Lesetext.
**********
# DSL Verbindungsprobleme



## Florian Schulz (8. Oktober 2004)

Hi Leute,
ich habe ein Problem mit meinem DSL anschluss.Wenn ich ganz normal im Net surfe kommt es oft vor,dass mein DSL-Modem die Verbindung verlier(die DSL Lampe fängt an zu blinken und ich bin offline)t.Ich habe das Modem Fritz!Box SL.Ich hoffe ihr könnt mir helfen bei diesem Problem.Vielen Dank schon mal im Vorraus. Flori


----------



## Vaethischist (15. Oktober 2004)

Wenn die Lampe blinkt, heißt das normalerweise das die Synchronisation mit dem DSL-Server nicht mehr gegeben ist. In der Regel liegt das an einer schlechten Telefonleitung oder irgendwelchen externen Störungen derselben. Mußte mal beim T-Punkt Deiner Wahl vorbeischauen und die Leitung durchmessen lassen...


----------



## BastiS (15. Oktober 2004)

mhh vielleicht haste auch "im Ruhe betrieb die verbindung trennen"

schau mal deine Inet einstellen nach ob soas an ist !


----------



## Florian Schulz (15. Oktober 2004)

Hi,
also am "im Ruhebetrieb die Verbindung trennen" kann es auf keinen Fall liegen,da ich mitten drin aus dem Net "gekickt" werde und die Lampe zu blinken anfängt.Da kann das von Vaethischist geschriebene washrscheinlicher sein.Ok,werd dann mal beim T-Punkt anrufen.Vielen Dank.

Flori


----------
**********
Bereitgestelltes Material.
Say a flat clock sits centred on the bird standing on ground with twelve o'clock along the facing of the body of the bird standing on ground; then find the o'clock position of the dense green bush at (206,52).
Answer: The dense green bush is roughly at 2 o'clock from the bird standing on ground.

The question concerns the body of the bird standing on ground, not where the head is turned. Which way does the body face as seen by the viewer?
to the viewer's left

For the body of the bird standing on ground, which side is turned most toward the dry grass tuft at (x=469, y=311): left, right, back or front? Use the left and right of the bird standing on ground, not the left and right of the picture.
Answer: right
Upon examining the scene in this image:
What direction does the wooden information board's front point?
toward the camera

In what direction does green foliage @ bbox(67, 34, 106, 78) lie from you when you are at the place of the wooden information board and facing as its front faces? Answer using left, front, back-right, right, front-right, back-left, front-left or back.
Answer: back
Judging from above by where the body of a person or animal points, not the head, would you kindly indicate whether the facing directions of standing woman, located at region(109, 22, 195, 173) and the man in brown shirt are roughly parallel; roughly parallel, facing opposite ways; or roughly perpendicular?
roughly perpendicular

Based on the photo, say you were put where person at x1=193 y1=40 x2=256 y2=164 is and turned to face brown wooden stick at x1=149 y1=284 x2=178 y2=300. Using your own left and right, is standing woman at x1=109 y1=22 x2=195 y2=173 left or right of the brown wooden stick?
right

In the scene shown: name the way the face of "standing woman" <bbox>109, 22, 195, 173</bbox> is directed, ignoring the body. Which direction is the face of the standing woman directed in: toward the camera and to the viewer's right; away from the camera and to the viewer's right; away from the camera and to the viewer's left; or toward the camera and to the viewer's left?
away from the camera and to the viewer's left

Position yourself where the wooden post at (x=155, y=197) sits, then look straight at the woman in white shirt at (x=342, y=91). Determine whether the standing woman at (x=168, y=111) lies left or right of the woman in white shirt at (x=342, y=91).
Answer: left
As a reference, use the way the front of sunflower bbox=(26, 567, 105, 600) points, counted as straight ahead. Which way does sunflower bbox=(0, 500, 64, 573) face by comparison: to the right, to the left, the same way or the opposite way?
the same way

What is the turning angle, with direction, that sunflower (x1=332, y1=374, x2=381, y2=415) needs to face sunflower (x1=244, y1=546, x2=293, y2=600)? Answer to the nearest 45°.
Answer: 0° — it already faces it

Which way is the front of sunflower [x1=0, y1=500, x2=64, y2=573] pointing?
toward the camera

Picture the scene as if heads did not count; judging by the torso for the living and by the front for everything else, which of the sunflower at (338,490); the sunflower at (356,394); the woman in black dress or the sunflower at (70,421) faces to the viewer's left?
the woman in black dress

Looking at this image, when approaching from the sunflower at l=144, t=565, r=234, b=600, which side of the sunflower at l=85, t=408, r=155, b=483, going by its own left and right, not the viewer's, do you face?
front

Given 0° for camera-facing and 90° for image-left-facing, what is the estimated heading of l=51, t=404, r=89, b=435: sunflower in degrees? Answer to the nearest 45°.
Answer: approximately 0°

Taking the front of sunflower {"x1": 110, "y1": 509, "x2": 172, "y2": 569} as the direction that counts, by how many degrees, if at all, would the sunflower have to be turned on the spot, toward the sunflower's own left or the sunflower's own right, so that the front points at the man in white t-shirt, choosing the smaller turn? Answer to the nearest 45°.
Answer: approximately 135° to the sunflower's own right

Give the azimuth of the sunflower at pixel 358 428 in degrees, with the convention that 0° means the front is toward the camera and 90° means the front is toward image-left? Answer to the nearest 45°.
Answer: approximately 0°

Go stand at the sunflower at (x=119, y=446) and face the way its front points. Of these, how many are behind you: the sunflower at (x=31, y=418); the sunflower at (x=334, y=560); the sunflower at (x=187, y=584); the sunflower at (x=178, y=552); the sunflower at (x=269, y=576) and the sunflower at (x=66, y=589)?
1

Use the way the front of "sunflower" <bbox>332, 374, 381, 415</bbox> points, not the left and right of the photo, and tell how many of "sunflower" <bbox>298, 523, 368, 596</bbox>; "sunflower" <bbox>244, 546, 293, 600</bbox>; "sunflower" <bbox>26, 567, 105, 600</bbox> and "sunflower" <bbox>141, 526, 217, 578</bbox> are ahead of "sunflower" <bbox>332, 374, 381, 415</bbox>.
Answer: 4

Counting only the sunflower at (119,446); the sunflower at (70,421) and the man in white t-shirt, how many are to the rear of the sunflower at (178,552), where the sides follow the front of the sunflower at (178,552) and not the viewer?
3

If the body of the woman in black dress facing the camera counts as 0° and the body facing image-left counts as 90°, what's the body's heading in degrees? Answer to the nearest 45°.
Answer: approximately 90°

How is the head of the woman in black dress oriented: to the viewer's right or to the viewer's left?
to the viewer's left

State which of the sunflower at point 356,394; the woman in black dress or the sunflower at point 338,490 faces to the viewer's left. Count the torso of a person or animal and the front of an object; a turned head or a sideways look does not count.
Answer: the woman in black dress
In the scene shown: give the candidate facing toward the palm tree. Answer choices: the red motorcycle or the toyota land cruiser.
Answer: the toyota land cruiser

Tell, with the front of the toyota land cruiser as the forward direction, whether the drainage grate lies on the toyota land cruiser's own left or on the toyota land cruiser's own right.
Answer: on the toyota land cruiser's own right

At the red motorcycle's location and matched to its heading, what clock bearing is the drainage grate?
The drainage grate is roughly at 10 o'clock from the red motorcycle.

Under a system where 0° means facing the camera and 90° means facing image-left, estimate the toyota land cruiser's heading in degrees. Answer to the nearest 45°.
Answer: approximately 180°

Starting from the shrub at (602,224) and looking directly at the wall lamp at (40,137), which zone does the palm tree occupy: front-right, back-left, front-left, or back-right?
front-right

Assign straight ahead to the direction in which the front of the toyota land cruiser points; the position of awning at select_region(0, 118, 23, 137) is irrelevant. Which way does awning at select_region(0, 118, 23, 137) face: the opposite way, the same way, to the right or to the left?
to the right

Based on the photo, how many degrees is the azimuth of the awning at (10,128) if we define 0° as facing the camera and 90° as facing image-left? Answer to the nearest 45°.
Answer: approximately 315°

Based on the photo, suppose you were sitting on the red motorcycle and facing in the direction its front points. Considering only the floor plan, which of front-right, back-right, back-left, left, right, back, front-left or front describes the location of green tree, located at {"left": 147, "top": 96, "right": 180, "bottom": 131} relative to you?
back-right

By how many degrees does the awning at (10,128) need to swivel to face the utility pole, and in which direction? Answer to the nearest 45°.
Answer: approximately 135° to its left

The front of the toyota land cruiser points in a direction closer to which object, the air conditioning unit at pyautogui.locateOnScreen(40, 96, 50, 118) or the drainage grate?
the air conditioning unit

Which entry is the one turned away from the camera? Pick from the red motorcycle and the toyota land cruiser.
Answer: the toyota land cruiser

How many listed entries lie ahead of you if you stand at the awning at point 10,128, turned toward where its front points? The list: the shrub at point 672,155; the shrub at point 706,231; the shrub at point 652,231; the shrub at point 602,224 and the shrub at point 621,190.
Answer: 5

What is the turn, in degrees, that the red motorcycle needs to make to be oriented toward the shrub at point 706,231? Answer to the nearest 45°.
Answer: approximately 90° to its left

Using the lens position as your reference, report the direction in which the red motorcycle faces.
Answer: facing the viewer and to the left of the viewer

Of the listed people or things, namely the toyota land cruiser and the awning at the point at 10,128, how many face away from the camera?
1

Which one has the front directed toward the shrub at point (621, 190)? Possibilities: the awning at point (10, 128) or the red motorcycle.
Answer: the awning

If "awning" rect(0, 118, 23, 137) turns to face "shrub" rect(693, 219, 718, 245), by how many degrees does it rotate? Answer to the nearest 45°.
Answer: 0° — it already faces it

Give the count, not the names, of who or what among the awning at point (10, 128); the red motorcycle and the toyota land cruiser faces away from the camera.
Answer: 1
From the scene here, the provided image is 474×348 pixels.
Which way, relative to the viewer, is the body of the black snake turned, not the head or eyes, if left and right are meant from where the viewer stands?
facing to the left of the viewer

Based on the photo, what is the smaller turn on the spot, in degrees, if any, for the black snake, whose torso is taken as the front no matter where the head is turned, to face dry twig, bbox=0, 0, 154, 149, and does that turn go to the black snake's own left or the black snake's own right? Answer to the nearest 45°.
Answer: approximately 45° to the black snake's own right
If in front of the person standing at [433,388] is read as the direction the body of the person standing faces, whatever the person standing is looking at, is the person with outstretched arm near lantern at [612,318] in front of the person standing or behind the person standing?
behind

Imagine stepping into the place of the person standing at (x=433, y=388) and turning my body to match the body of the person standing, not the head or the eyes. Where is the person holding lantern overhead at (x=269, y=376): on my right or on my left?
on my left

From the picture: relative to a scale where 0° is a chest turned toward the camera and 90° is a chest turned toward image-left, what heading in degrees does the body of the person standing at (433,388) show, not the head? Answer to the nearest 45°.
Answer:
**********
Folgendes bearbeiten.
(a) Gib aus dem Lesetext den Abschnitt von „schau mal deine“ bis „T-Punkt anrufen.Vielen Dank.“ wortgetreu wieder.
(b) Weshalb kommt laut Lesetext die Einstellung „im Ruhebetrieb die Verbindung trennen“ als Ursache nicht in Frage? Antworte in ein bis drei Sätzen.
Die Zeilen stammen aus einer anderen Quelle.

Lösungen.
(a)
schau mal deine Inet einstellen nach ob soas an ist !


----------



## Florian Schulz (15. Oktober 2004)

Hi,
also am "im Ruhebetrieb die Verbindung trennen" kann es auf keinen Fall liegen,da ich mitten drin aus dem Net "gekickt" werde und die Lampe zu blinken anfängt.Da kann das von Vaethischist geschriebene washrscheinlicher sein.Ok,werd dann mal beim T-Punkt anrufen.Vielen Dank.

(b) Die Verbindung bricht mitten während der Nutzung ab, sodass Florian Schulz aus dem Netz „gekickt“ wird. Außerdem fängt dabei die DSL-Lampe an zu blinken.